I am well aware of the proposition that citizens ought to exercise their right to vote at every election. Even so, I did not vote in Kentucky's gubernatorial primary on May 27. I did not vote because there was nobody on the ballot whom I wished to help elect. I could not bring myself to submit again to the indignity of trying to pick the least undesirable candidate; nor did I want to contribute to the "mandate" of a new governor, who would be carried into office by corporate contributions, and whose policies I would spend the next four years regretting or opposing.
I am entirely opposed to land destruction by mining, to air and water pollution by factory farming, to unsustainable land use of every kind, to the delusion that our "way of life" can be preserved by liquified coal or by biofuels, to the extreme emphasis on research in our public universities, to education as job training, and to state-sponsored gambling as a substitute for responsible policies of taxation and spending. I consider to be utterly offensive and contemptible any revenue-raising scheme that exploits, and encourages, a human weakness.
Is it not presumptuous for a mere citizen, one voter, to insist that he or she should be offered an acceptable candidate? I am sure it is. Should I, for example, not suspect that I may be too odd to be satisfied with any gubernatorial candidate likely to be presented by either major party? Indeed I should, and of course I do.
But my concern has to do not so much with the candidates' "positions" as with their willful refusal to raise and deal openly with substantive issues of conservation and stewardship, fiscal policy, and the economies of energy, land use and education. There is nothing merely personal about this. It is a fact that voters concerned about conservation and economic responsibility had no candidate in the recent primary. Such voters had a vote but not a choice, for no candidate of their choosing was on the ballot. If you have a vote but no choice, then not to vote is the only available choice.
There has not been in Kentucky, so far, an open public discussion of the ecological, economic and social effects of surface mining or of factory farming -- to name just two issues of paramount importance. There is one reason for this: Money talks. When money talks, people who speak merely with words or facts will not be listened to. You can't have a satisfactory public discussion when money is talking, because money does not listen. Money talks, of course, because political "contributions" become in effect bribes, purchases of power.
So non-voters believe, and so do many voters. If the electorate in general were not convinced that state government is corrupt, and if politicians were not convinced that the electorate is so convinced, then why would gubernatorial candidates conventionally promise to "clean up Frankfort?"
Frankfort always needs cleaning up, because when money talks, only money can talk. This is hard to conceal from citizens, who are at least as smart as their representatives, and this is the reason that so large a number of eligible voters do not vote. Why should they believe that their small preferences might outtalk money when "their" representatives are under obligation to listen to money?
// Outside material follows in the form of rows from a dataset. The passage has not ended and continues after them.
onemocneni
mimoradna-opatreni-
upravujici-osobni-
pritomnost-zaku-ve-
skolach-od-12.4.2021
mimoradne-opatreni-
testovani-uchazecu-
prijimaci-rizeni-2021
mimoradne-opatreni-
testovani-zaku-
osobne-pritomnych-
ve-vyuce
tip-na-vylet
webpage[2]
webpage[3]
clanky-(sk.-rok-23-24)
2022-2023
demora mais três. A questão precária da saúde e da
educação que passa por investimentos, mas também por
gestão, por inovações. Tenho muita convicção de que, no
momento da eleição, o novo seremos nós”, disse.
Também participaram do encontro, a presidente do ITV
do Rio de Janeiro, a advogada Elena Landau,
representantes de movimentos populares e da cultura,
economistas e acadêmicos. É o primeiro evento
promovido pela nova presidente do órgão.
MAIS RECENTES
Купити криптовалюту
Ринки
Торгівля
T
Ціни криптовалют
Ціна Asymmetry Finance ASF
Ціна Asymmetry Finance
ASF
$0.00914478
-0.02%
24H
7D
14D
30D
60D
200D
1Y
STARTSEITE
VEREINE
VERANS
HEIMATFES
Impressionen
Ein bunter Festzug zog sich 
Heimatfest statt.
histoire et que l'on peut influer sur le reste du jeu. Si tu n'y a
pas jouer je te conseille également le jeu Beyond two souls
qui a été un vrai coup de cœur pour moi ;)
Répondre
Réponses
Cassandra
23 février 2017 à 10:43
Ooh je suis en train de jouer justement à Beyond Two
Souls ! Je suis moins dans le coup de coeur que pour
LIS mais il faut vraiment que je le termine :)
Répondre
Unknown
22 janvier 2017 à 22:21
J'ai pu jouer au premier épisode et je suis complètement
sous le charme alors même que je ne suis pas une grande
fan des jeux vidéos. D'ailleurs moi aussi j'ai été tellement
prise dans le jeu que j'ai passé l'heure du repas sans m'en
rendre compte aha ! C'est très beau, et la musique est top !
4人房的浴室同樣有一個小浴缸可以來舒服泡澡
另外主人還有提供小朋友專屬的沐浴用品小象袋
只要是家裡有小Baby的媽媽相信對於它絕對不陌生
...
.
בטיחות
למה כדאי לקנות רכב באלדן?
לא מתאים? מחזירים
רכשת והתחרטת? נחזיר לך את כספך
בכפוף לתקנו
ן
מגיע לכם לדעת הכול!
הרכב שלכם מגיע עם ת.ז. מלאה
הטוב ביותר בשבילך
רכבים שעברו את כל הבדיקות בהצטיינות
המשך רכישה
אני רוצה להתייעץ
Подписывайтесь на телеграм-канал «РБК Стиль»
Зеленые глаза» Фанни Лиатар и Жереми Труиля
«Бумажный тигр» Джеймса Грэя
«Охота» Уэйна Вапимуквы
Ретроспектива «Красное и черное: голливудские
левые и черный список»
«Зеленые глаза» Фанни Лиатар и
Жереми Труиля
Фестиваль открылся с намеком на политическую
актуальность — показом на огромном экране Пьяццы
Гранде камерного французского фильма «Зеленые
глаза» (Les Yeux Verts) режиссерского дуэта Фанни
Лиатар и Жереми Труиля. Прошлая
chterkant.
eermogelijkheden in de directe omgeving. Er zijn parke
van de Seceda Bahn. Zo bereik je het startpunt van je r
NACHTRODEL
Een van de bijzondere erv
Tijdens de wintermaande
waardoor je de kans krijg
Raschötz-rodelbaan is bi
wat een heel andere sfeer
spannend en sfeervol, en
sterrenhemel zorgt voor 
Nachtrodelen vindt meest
Because Frankfort perennially needs cleaning up, because opponents or critics of the big contributors do not run and are not represented, voters either do not vote or they vote cynically and despairingly. The voters don't trust the government, and they don't feel represented by it. This is a crisis of our democratic system -- to give the people a vote but not a choice is a procedure common to modern dictatorships -- but it is a crisis that has been officially unnoticed for a long time.
That I did not vote does not mean that I no longer believe in voting. I take my citizenship in this state as seriously as I can. I want to vote, but I want to vote for a candidate who I am sure takes seriously the thoughts of mere citizens, and who will not listen only to the largest contributors. I think I have a "right to vote" for a candidate who is at least trustworthy.
Because I do want to be a citizen and a voter, I suppose it is likely that I will sooner or later return to the polls, grit my teeth, hold my nose, and give my vote to yet another candidate for fame and fortune who has done nothing to earn my respect. But such a vote is not a right. It is a humiliation and a disgrace.
What then could be done to restore the confidence of our state's thousands of disaffected or disappointed voters?
First, if the candidates cannot make themselves trustworthy by limiting the size of contributions to their campaigns -- that is, by refusing to be, or to seem to be, bribed by rich contributers -- then all contributions should be outlawed and elections should be supported by public funds only.
We have many reasons to doubt that politicians can be made honest by requirement; there is a fine absurdity in laws against outlaws. But even more absurd is the argument that campaign contributions amount to political speech protected by the First Amendment. This has the curious effect of subjecting our freedom under the First Amendment to a merely quantitative measure: Those who have the most money have the most freedom. And that is precisely the reason for the disaffection of voters.
A second possibility is that of printing an additional entry on the ballot to make it formally possible to vote for "None of the above." This would be cheaper and easier than passing a law to control contributions. It might also be more effective. I admit that, for all anybody can tell, only a few cranks would vote for "None of the above." But it might also happen, for all anybody can tell, that "None of the above" would win the election. If a few of the more exalted state offices were to be occupied for a term or two by "None of the above," there would be less need to clean up Frankfort.